Finding a in circular motion problem

[infraray]

The problem is this: sling with r=1.5m spinning 2m above ground. Stone is released and lands 10m away. What is acceleration while in circular motion? The answer is supposed to be 160 m/s. I keep coming up with approx. 145 m/s. I assume I am to figure t first to then find v, where t= sqrt(2y/g), which yields approx. 0.64s. Where am I going wrong? I have tried this many different ways and am pulling my hair out. Any help or leads will be greatly appreciated. Thanks.

 

[quantumdude]

Originally posted by infraray
I assume I am to figure t first to then find v, where t= sqrt(2y/g), which yields approx. 0.64s.

That equation is for free fall, not for circular motion.

The acceleration of a particle undergoing uniform circular motion is
a_C=v²/r. You need to know how fast the mass is moving.

 

[infraray]

Maybe I am missing something, but the problem isn't doesn't contain velocity as a given, the only givens are: r=1.5m, y=2m, and x=10m. I assume I am to figure out the initial v as the stone leaves the sling and work backward to find a. Once again I preemtively thank anyone who can offer some advice.

 

[HallsofIvy]

You know the height of the stone when it is "released" from the sling and you know it was moving horizontally at that time. The motion of the stone from that point is y= (-g/2)t^2+ 2 and x= v t.
You know that when y= 0, x= 10 m. You should be able to solve the equations (-g/2)t^2+ 2= 0 for t (yes, t= sqrt(2y/g) which, since y= 2, is t= 2/sqrt(g)) and then v t= 10 for v. THAT gives you the speed of the stone. Knowing that you can use the formulas for circular motion (particularly a= v^2/R) to find the acceleration, a.

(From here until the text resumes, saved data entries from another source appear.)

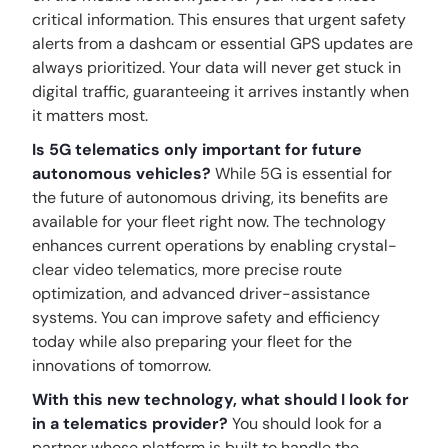
critical information. This ensures that urgent safety
alerts from a dashcam or essential GPS updates are
always prioritized. Your data will never get stuck in
digital traffic, guaranteeing it arrives instantly when
it matters most.
Is 5G telematics only important for future
autonomous vehicles?
While 5G is essential for
the future of autonomous driving, its benefits are
available for your fleet right now. The technology
enhances current operations by enabling crystal-
clear video telematics, more precise route
optimization, and advanced driver-assistance
systems. You can improve safety and efficiency
today while also preparing your fleet for the
innovations of tomorrow.
With this new technology, what should I look for
in a telematics provider?
You should look for a
partner whose platform is built to handle the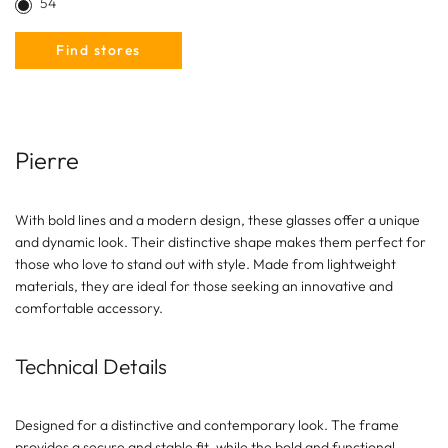
54
Find stores
Pierre
With bold lines and a modern design, these glasses offer a unique
and dynamic look. Their distinctive shape makes them perfect for
those who love to stand out with style. Made from lightweight
materials, they are ideal for those seeking an innovative and
comfortable accessory.
Technical Details
Designed for a distinctive and contemporary look. The frame
provides a secure and stable fit, while the bold and functional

By the way, you say that "The answer is supposed to be 160 m/s."

Of course, that's impossible: I'm sure you mean 160 m/s^2.

Actually, I get 163 1/3 meters per second squared.

 

[infraray]

Thanks HallsofIvy! What was messing me up was trying to calculate the velocity by using the formula v=c/t where c is the circumference. I was assuming that because I was looking for the acceleration while in circular motion I should have been using that formula. It all works out fine now. Oh, yeah I realize the 160 m/s should have contained the square I apparently did not proof read well enough. Thanks again for your help.